STORED DATA —

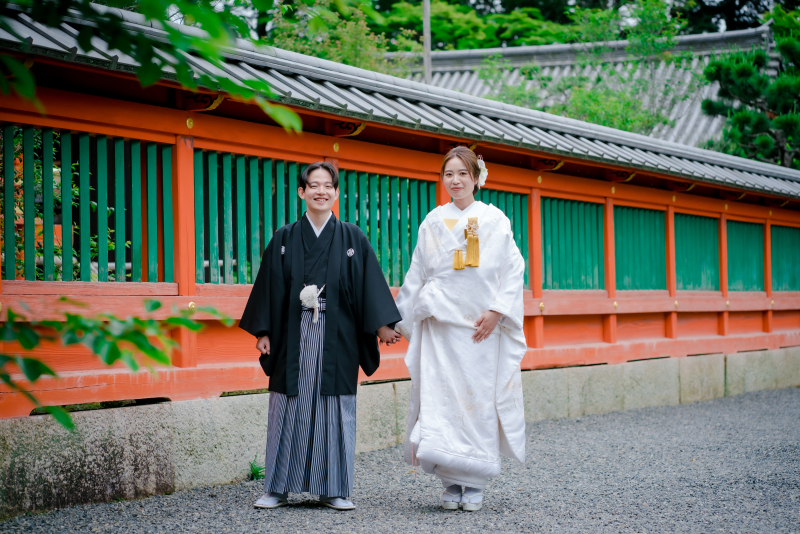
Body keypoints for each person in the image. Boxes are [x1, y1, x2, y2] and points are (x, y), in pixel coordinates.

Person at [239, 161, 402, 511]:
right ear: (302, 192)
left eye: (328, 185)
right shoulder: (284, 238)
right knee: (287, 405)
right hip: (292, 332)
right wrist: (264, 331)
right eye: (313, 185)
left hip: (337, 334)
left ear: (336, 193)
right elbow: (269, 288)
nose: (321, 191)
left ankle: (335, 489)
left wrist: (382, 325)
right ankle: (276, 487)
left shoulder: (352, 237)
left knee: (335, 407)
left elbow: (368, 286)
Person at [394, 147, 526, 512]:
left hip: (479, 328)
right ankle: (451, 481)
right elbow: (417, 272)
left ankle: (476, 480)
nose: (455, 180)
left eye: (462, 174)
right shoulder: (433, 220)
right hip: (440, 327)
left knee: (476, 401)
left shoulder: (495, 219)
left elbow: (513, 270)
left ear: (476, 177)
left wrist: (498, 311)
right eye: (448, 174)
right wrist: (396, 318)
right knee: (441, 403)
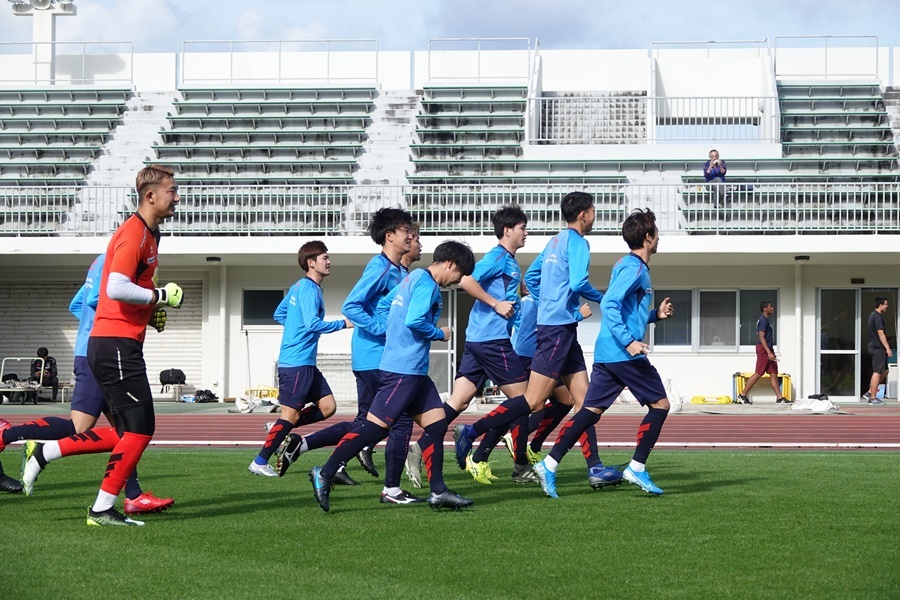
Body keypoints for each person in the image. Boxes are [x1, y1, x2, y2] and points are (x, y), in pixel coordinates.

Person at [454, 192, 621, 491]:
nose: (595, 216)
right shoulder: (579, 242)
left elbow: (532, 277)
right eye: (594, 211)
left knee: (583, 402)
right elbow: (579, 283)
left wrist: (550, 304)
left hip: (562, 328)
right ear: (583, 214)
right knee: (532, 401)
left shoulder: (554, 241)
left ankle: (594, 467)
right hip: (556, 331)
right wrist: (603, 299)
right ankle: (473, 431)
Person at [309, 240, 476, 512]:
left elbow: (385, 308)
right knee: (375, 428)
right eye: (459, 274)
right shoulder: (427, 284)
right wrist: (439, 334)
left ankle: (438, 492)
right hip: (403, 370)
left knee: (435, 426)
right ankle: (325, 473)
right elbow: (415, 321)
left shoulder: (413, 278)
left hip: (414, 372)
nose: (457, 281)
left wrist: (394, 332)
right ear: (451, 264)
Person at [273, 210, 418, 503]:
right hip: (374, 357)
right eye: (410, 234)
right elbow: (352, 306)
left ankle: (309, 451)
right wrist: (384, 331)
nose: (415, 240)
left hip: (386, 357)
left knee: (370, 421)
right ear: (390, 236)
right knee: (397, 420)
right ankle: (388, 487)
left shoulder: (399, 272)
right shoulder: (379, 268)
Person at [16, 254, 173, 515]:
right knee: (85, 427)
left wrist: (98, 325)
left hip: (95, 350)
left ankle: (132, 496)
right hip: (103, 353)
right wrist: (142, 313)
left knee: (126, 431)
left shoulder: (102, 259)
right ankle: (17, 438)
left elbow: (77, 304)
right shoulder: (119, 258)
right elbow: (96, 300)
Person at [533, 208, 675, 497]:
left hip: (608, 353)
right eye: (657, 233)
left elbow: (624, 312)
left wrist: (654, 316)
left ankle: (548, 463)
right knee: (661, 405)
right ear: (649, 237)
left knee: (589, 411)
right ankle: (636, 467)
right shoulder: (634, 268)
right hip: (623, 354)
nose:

* * *

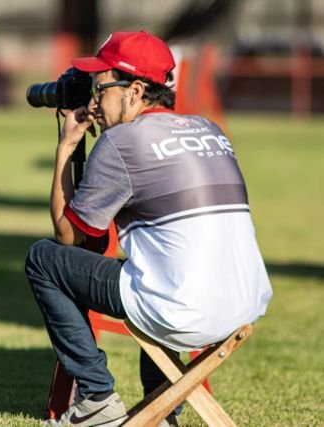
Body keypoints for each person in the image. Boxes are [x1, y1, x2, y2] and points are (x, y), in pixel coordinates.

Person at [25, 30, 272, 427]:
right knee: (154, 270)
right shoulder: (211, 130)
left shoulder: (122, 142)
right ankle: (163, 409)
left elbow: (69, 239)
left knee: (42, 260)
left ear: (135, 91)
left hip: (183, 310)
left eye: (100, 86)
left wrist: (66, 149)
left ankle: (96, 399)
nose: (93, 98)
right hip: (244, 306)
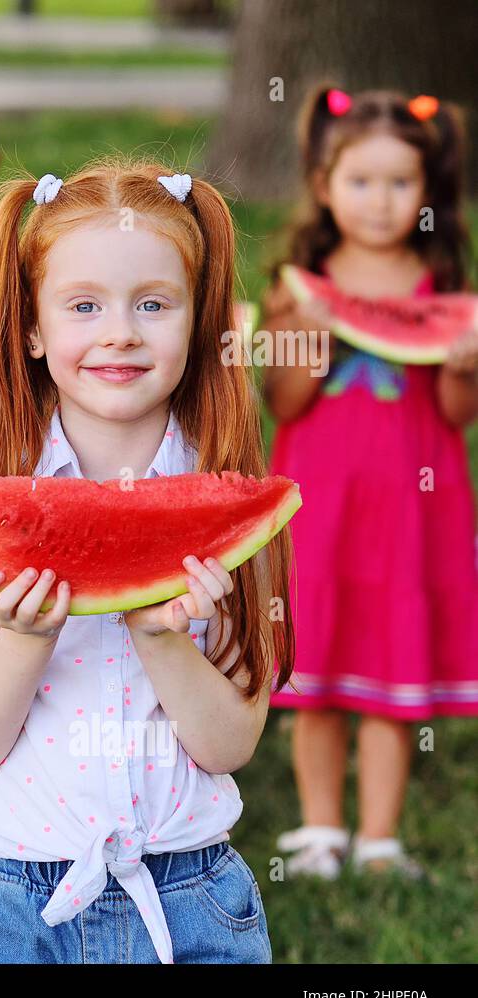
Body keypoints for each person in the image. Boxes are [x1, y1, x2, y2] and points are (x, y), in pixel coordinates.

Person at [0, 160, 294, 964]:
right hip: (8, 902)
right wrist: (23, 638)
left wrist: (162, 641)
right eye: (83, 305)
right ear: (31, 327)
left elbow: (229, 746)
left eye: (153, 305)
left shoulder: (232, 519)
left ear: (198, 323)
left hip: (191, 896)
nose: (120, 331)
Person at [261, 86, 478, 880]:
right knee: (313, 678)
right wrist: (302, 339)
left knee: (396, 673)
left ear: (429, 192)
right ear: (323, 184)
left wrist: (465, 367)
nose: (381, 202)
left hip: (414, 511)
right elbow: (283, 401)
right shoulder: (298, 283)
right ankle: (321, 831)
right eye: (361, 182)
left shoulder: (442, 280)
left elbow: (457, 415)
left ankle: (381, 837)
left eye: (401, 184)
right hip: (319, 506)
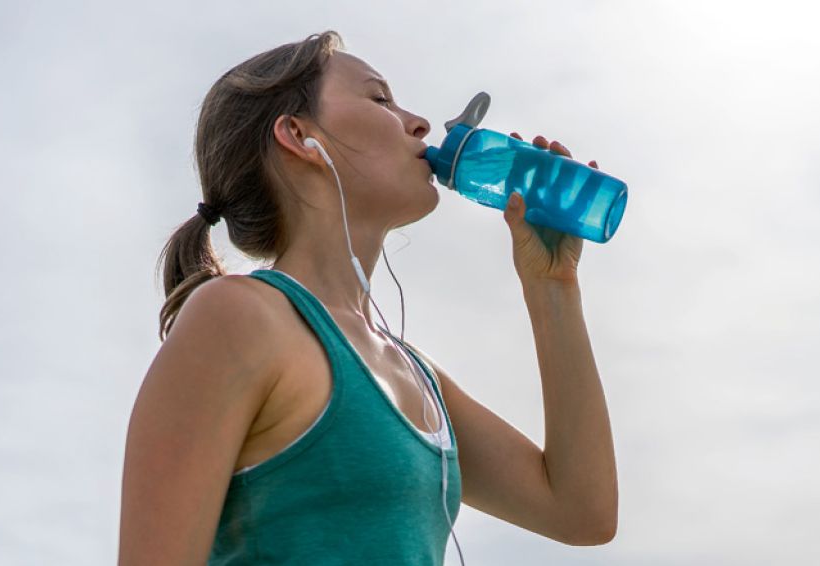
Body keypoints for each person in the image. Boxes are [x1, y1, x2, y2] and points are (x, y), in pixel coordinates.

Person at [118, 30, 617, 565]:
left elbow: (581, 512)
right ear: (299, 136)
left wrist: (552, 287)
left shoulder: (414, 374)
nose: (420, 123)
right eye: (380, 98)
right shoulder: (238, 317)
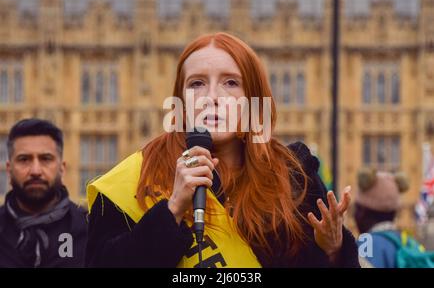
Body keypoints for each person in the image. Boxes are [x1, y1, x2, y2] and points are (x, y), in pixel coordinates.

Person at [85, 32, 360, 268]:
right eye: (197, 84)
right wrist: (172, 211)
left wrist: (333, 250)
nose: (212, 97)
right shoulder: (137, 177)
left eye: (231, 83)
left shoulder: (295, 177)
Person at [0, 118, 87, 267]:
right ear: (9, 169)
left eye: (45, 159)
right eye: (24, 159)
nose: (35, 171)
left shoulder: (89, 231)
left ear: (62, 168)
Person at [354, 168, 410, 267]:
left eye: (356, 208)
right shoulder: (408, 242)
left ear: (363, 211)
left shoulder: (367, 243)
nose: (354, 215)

---

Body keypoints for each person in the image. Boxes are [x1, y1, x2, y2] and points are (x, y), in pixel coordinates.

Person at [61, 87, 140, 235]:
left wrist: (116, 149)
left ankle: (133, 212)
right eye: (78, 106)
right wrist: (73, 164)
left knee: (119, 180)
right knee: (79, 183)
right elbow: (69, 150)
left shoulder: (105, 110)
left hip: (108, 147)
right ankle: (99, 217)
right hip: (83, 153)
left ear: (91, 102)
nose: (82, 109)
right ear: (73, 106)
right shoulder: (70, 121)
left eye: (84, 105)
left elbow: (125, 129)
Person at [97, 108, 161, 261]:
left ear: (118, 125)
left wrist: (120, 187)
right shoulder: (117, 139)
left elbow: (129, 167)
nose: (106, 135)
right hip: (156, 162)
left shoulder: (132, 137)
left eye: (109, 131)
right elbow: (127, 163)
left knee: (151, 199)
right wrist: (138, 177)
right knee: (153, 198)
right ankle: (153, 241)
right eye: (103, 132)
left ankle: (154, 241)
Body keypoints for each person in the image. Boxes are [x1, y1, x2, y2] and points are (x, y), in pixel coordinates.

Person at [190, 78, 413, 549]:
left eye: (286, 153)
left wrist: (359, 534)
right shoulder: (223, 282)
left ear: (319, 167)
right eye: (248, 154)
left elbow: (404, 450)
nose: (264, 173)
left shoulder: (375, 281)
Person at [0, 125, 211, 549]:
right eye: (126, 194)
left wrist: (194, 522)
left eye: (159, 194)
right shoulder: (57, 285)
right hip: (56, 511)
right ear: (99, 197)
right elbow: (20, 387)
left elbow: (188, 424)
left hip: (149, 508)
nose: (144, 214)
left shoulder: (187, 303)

WHAT IS REQUIRED — Retype only the lines above from the one with "right ankle: (451, 481)" through the one with "right shoulder: (119, 258)", exactly and with both ends. Images stay out.

EXERCISE OUTPUT —
right ankle: (451, 481)
right elbow: (417, 272)
left ankle: (476, 480)
nose: (455, 180)
left eye: (462, 174)
right shoulder: (433, 220)
right hip: (440, 327)
left knee: (476, 401)
left shoulder: (495, 219)
left elbow: (513, 270)
left ear: (476, 177)
left wrist: (498, 311)
right eye: (448, 174)
right wrist: (396, 318)
right knee: (441, 403)
Body keypoints for each person in the image. Boxes are [x1, y1, x2, y2] and points are (x, y), in pixel coordinates.

Person at [454, 192, 621, 491]:
nose: (595, 216)
right shoulder: (579, 242)
left elbow: (532, 277)
right eye: (594, 211)
left knee: (583, 402)
right elbow: (579, 283)
left wrist: (550, 304)
left hip: (562, 328)
right ear: (583, 214)
right knee: (532, 401)
left shoulder: (554, 241)
left ankle: (594, 467)
right hip: (556, 331)
right wrist: (603, 299)
right ankle: (473, 431)
Person at [309, 240, 476, 512]:
left elbow: (385, 308)
right knee: (375, 428)
right eye: (459, 274)
right shoulder: (427, 284)
right wrist: (439, 334)
left ankle: (438, 492)
right hip: (403, 370)
left knee: (435, 426)
right ankle: (325, 473)
right elbow: (415, 321)
left shoulder: (413, 278)
left hip: (414, 372)
nose: (457, 281)
left wrist: (394, 332)
right ear: (451, 264)
Person at [273, 210, 418, 503]:
right hip: (374, 357)
right eye: (410, 234)
right elbow: (352, 306)
left ankle: (309, 451)
right wrist: (384, 331)
nose: (415, 240)
left hip: (386, 357)
left knee: (370, 421)
right ear: (390, 236)
right knee: (397, 420)
right ankle: (388, 487)
left shoulder: (399, 272)
right shoulder: (379, 268)
Person at [16, 254, 173, 515]:
right knee: (85, 427)
left wrist: (98, 325)
left hip: (95, 350)
left ankle: (132, 496)
right hip: (103, 353)
right wrist: (142, 313)
left knee: (126, 431)
left shoulder: (102, 259)
right ankle: (17, 438)
left elbow: (77, 304)
right shoulder: (119, 258)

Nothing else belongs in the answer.